### Problem to work on
Copy all entries exactly, and wherever an entry holds a picture, leave that picture out.
____________________
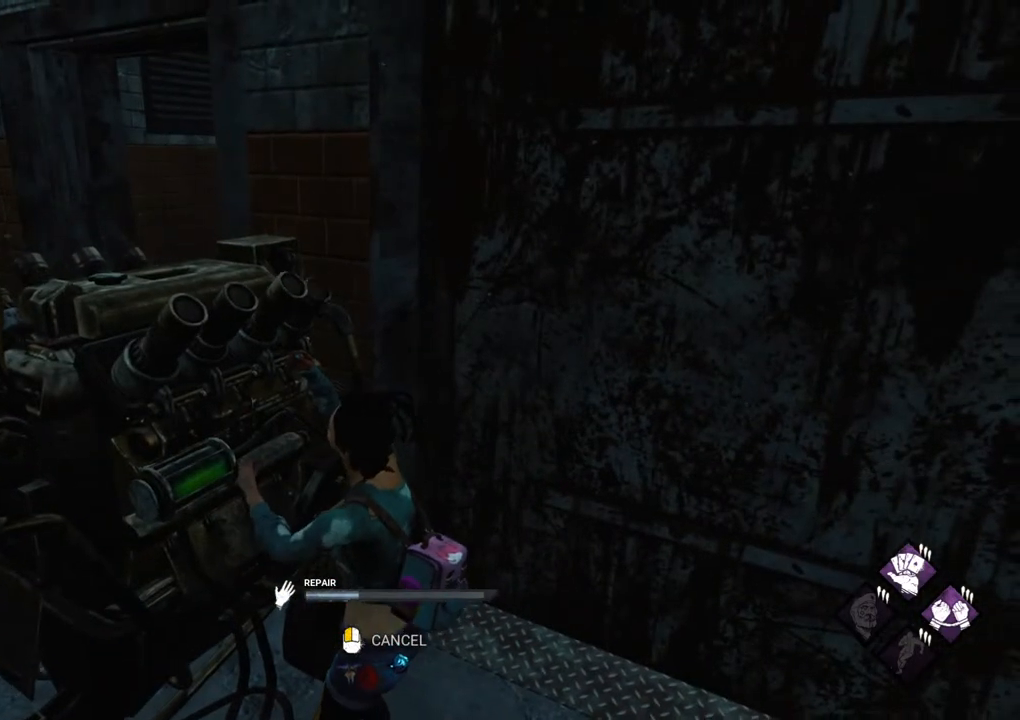
{"keys": [], "mouse": [], "mouse_move": "right", "events": []}
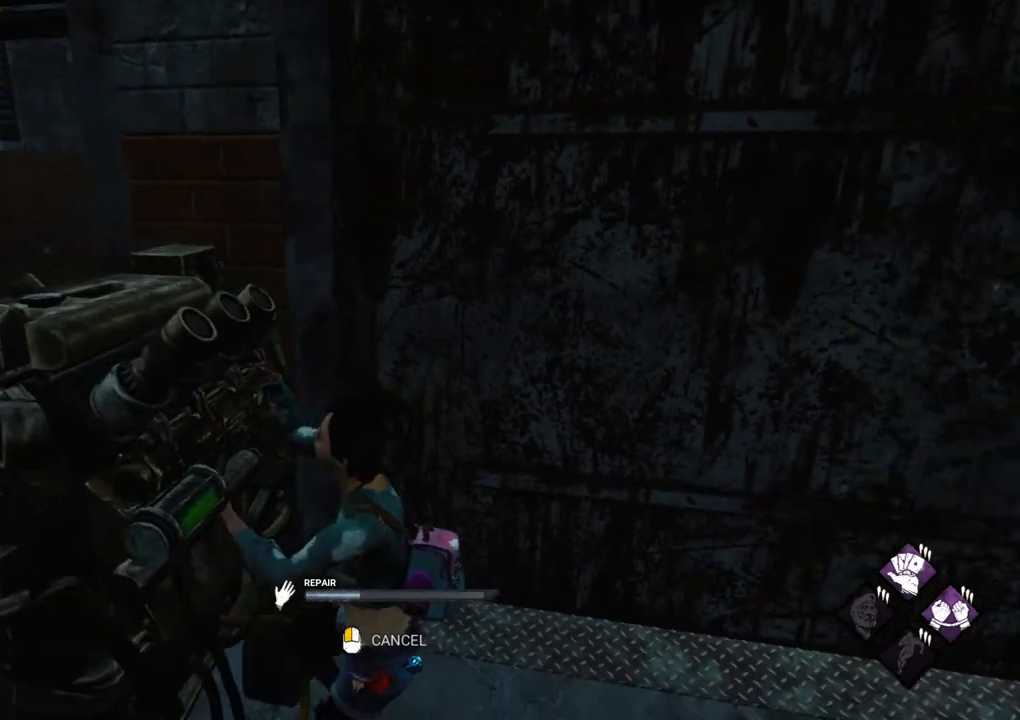
{"keys": [], "mouse": [], "mouse_move": "up", "events": []}
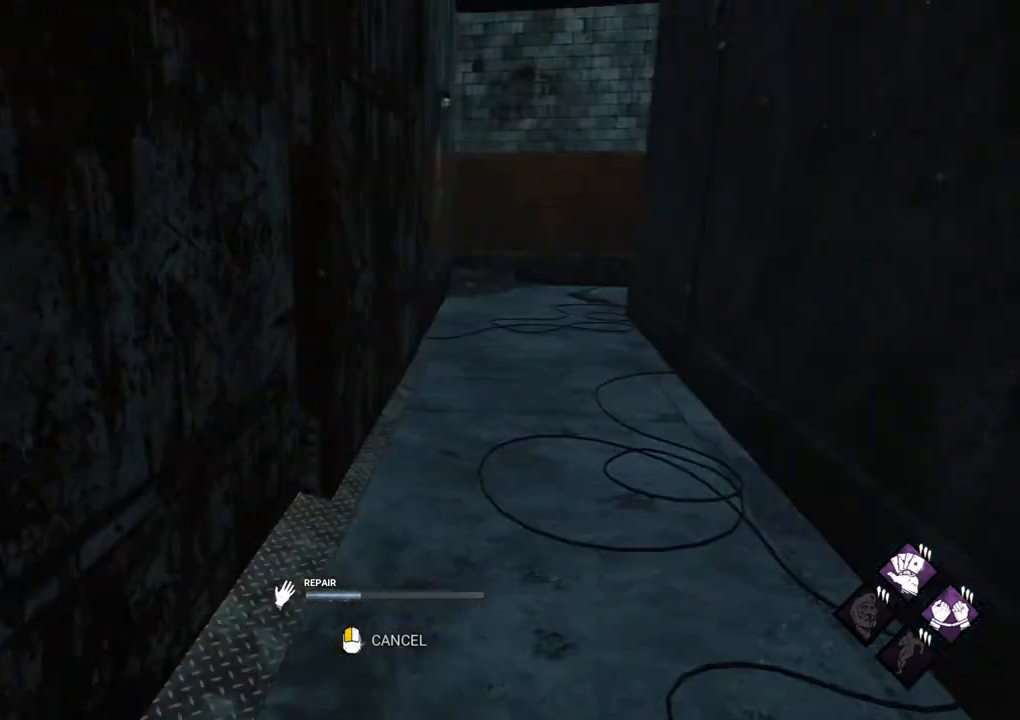
{"keys": [], "mouse": [], "mouse_move": "still", "events": []}
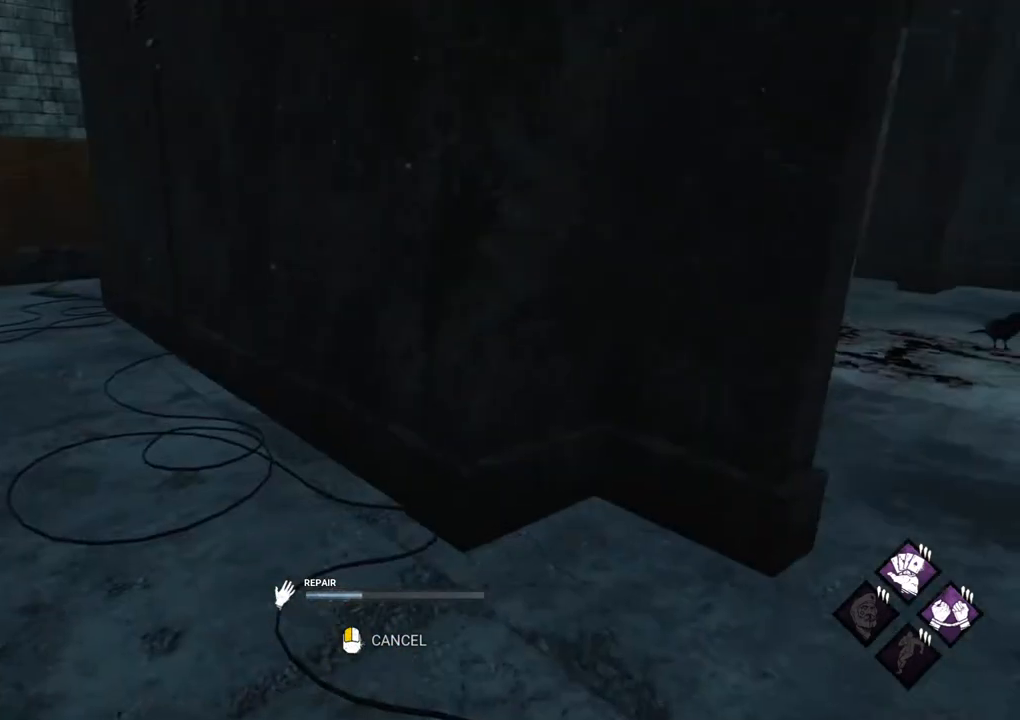
{"keys": [], "mouse": [], "mouse_move": "still", "events": []}
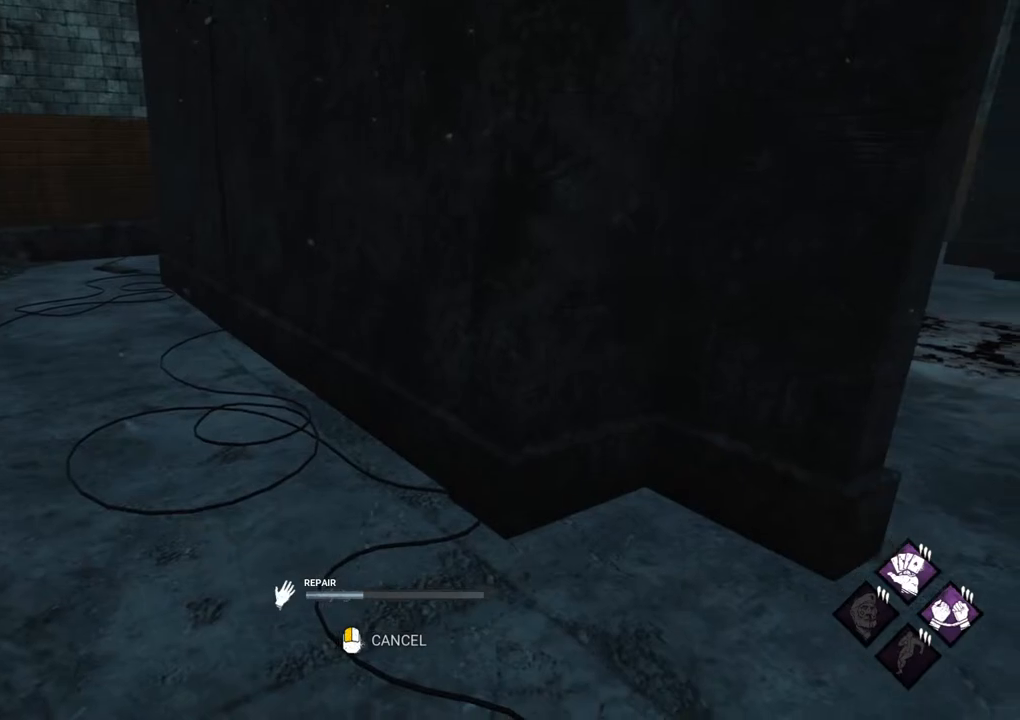
{"keys": [], "mouse": [], "mouse_move": "still", "events": []}
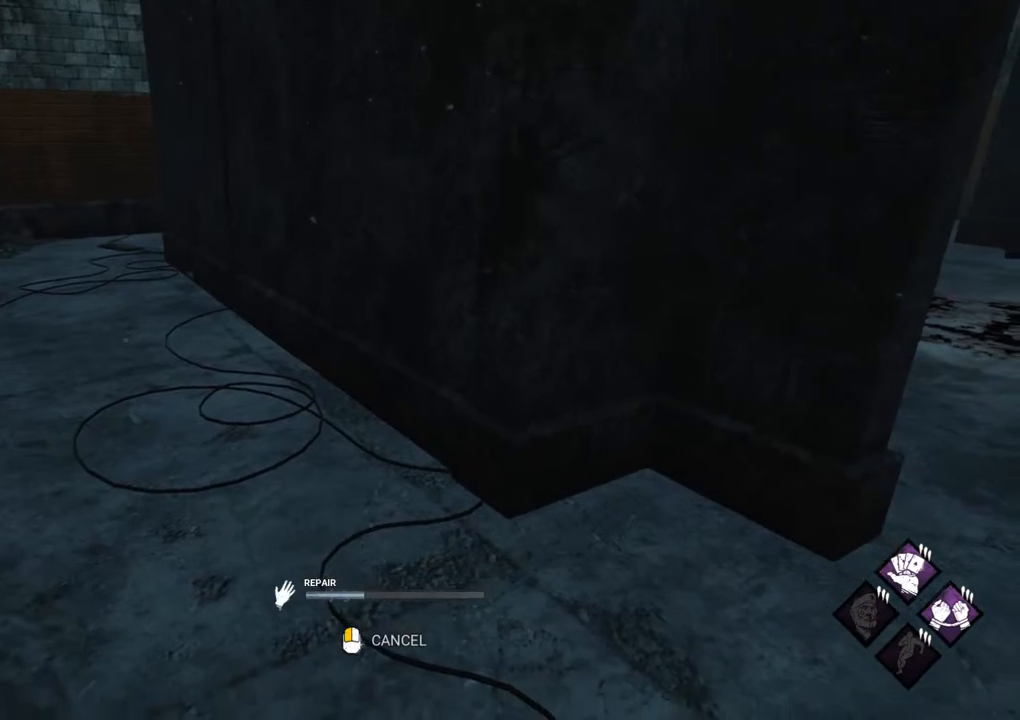
{"keys": [], "mouse": [], "mouse_move": "still", "events": []}
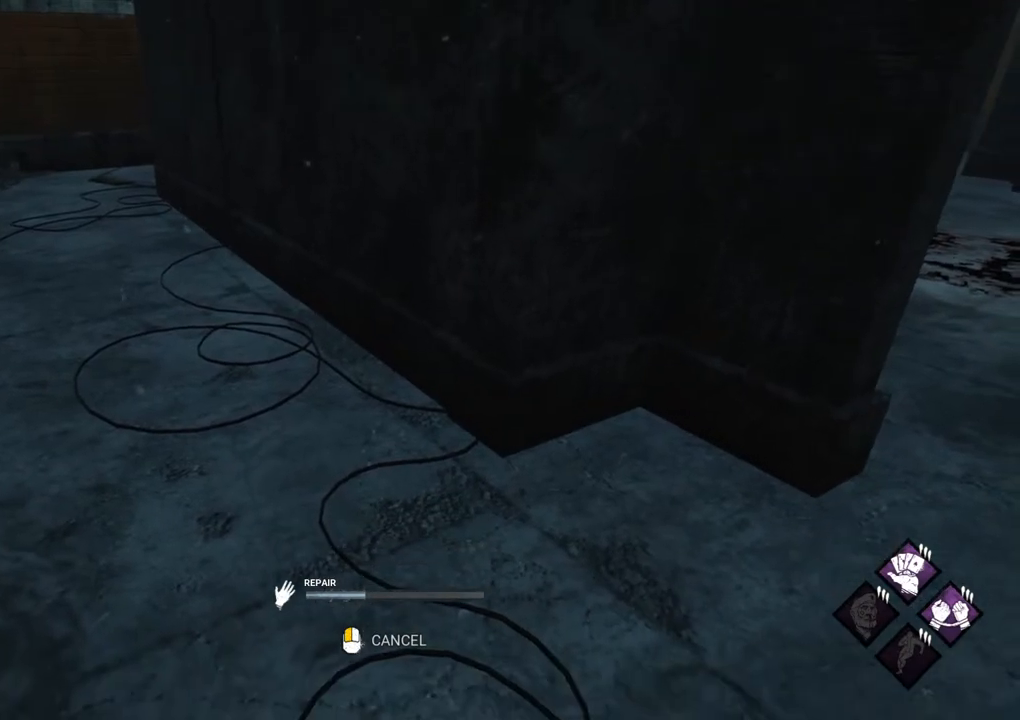
{"keys": [], "mouse": [], "mouse_move": "still", "events": []}
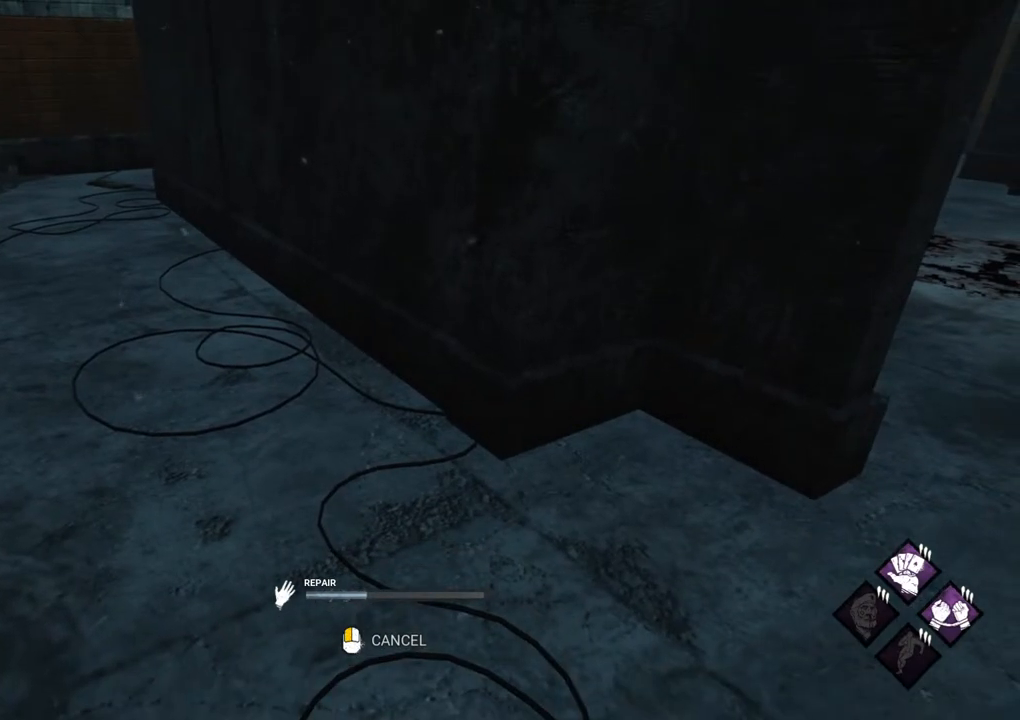
{"keys": [], "mouse": [], "mouse_move": "still", "events": []}
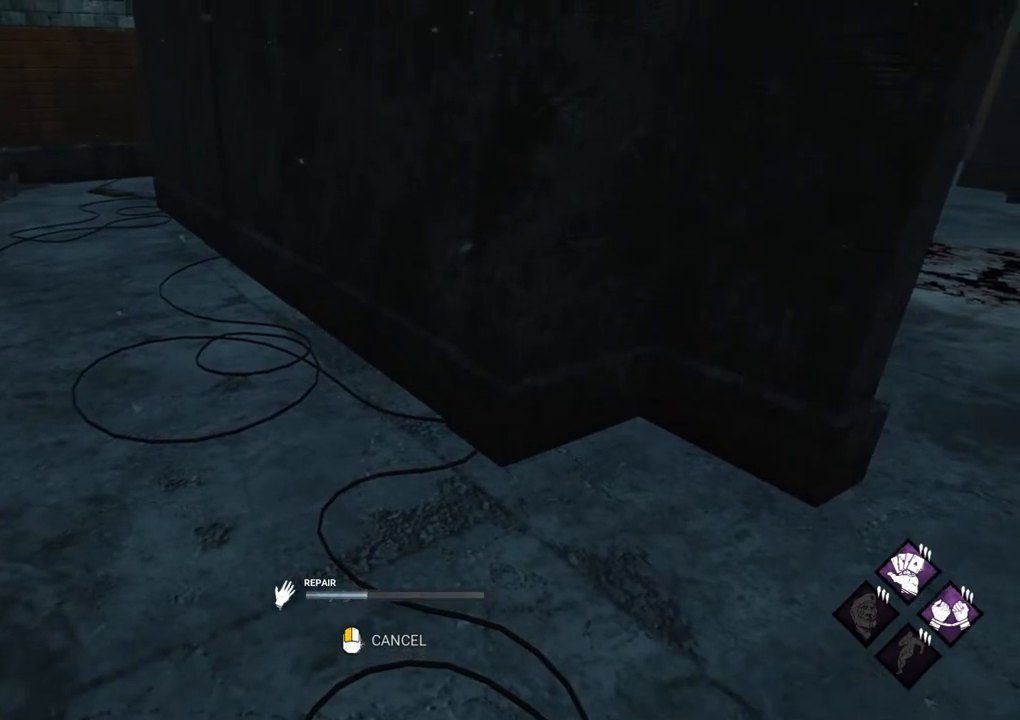
{"keys": [], "mouse": [], "mouse_move": "still", "events": []}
____________________
### Exercise output
{"keys": [], "mouse": [], "mouse_move": "right", "events": []}
{"keys": [], "mouse": [], "mouse_move": "up", "events": []}
{"keys": [], "mouse": [], "mouse_move": "still", "events": []}
{"keys": [], "mouse": [], "mouse_move": "still", "events": []}
{"keys": [], "mouse": [], "mouse_move": "still", "events": []}
{"keys": [], "mouse": [], "mouse_move": "still", "events": []}
{"keys": [], "mouse": [], "mouse_move": "still", "events": []}
{"keys": [], "mouse": [], "mouse_move": "still", "events": []}
{"keys": [], "mouse": [], "mouse_move": "still", "events": []}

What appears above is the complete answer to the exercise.